The potential for abuse of online porn is well documented, with research showing that chronic masturbators who engage with online porn for up to 20 hours a day can suffer a “hangover” as a result of the dopamine drop-off. But there are other collateral costs. “What you look at online is going to take you offline,” says Craig Gross, a.k.a. the “Porn Pastor,” who heads XXXChurch.com, a Christian website that warns against the perils of online pornography. “You’re going to do so many things you never thought you’d do.”

Exhibit A: “We see a lot of heterosexual men who are addicted to sex and, because culturally and biologically women aren’t as readily available to have sex at all times of the day, these men will turn to gay men for gratifi­cation,” says sex therapist Donaghue. “Imagine what that does to their psychology. ‘Now am I gay? What do I tell my wife?’?”

That wasn’t the issue for Max Dubinsky, an Ohio native and writer who went through a torturous 14-month period of online-pornography dependence. He says a big problem with his addiction was actually what it prevented him from doing. “I couldn’t hold down a healthy relationship. I couldn’t be aroused without pornography, and I was expecting way too much from the women in my life,” recalls Dubinsky, 25, who sought treatment at the X3LA recovery group and is now married.

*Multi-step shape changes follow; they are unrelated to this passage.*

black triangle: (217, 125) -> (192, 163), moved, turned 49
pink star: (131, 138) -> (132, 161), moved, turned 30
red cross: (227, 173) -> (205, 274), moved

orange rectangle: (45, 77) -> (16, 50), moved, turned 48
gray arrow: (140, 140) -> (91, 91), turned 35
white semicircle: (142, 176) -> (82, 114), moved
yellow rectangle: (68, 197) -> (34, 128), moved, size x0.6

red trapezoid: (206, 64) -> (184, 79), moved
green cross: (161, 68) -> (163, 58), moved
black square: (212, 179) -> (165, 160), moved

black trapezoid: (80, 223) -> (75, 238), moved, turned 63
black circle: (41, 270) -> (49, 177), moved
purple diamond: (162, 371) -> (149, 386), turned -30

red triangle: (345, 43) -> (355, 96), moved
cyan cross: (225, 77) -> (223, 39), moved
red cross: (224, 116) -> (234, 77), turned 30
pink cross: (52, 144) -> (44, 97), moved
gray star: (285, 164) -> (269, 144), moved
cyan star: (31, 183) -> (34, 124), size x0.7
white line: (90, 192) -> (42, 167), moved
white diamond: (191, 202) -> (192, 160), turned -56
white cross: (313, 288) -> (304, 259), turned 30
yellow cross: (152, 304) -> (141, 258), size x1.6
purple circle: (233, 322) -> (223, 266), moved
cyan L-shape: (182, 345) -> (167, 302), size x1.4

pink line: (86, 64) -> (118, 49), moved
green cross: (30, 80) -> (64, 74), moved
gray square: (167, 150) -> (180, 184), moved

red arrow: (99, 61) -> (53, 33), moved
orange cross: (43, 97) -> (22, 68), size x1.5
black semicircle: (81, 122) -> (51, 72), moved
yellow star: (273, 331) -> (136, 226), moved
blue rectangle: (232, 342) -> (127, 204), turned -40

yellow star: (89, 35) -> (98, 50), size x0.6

If discussion of sex addiction can seem like an exclusive domain of men, that’s because, according to sex therapists, the overwhelming majority of self-identifying addicts—about 90 percent—are male. Women are more often categorized as “love addicts,” with a compulsive tendency to fall into dependent relationships and form unrealistic bonds with partners. That’s partly because women are more apt than men to be stigmatized by association with sex addiction, says Anna Valenti-Anderson, a sex-addiction therapist in Phoenix. “We live in a society where there’s still a lot more internalized shame for women and there’s a lot more for them to lose,” Valenti-Anderson says. “People will say, ‘She’s a bad mom’ for doing these sexual things. As opposed to, ‘She’s sick and has a disorder.’ But very slowly, women are starting to be more willing to come into treatment.”

Addicts and therapists alike say they hope a greater awareness of the disease will eventually help addicts of all genders and ages come forward and seek treatment. Many are likely to find that “sex addiction isn’t really about sex,” as Weiss puts it; it’s about “being wanted.”

X3LA’s Steven Luff says, “Sex is the perfect match for that. ‘I matter right now. In this moment, I am loved.’ In that sense, an entire culture, an entire nation is looking for meaning.”